◆ Available records
##############################
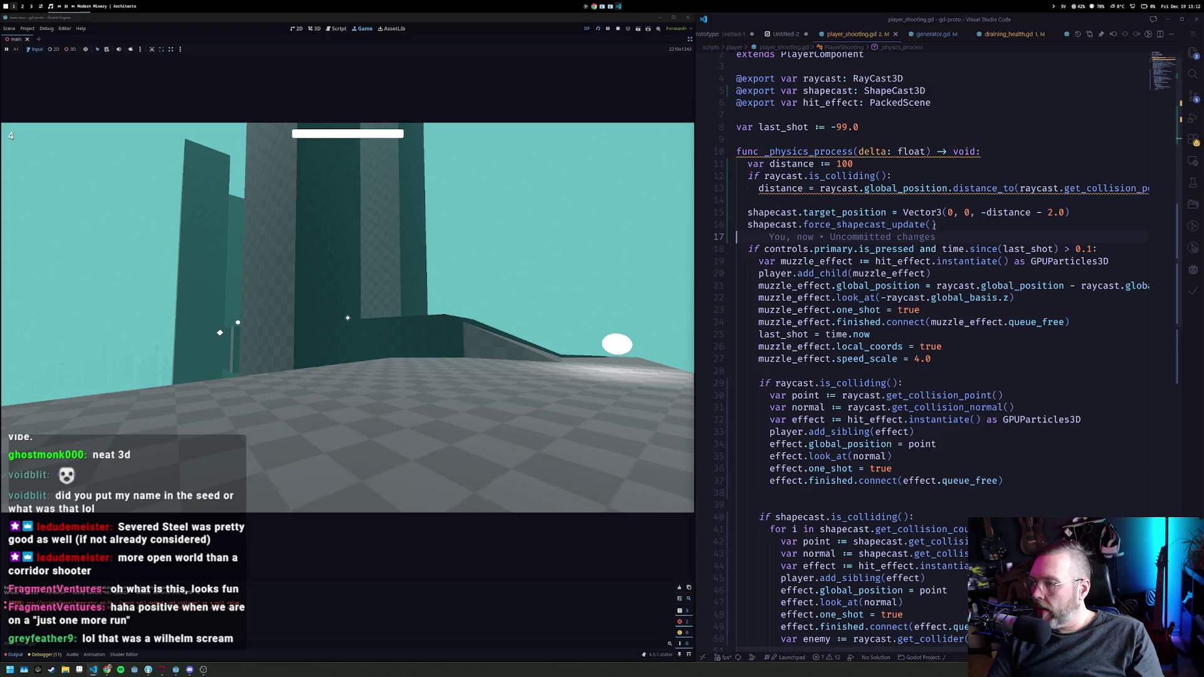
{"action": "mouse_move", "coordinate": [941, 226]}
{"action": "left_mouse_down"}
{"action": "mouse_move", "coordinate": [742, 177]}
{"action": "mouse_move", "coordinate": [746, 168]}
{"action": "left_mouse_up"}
##############################
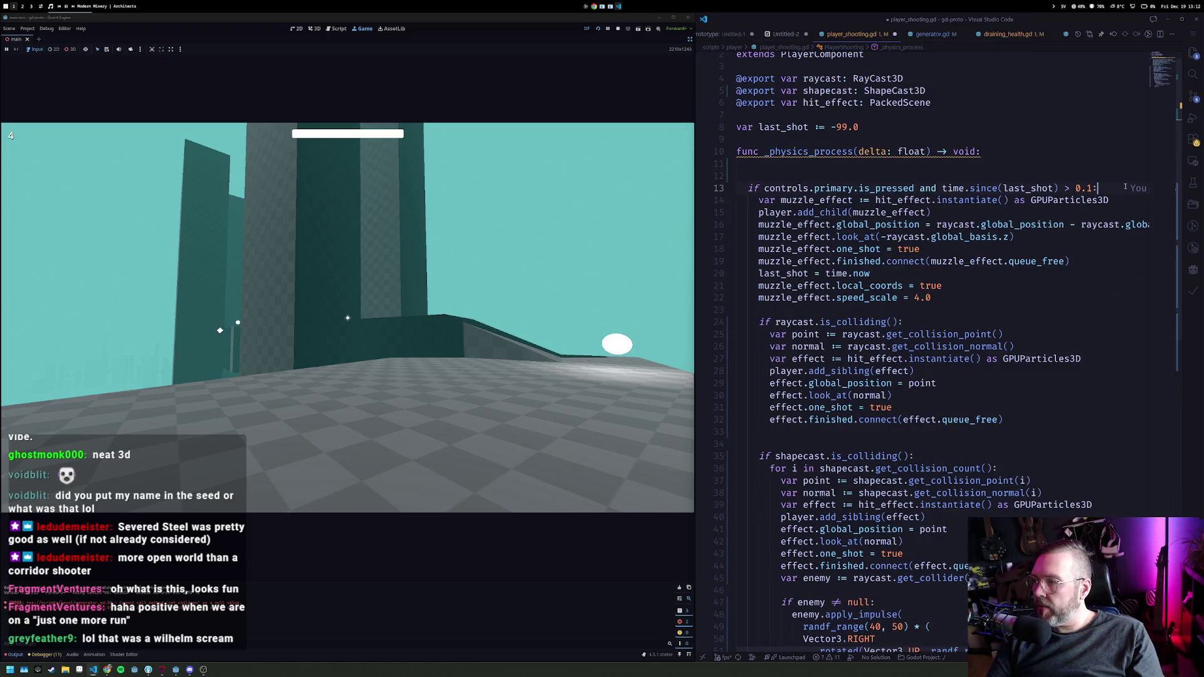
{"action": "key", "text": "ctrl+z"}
##############################
◆ The problem
For every line in the data above that has the string "coordinate", return that line.

◆ Answer section
{"action": "mouse_move", "coordinate": [941, 226]}
{"action": "mouse_move", "coordinate": [742, 177]}
{"action": "mouse_move", "coordinate": [746, 168]}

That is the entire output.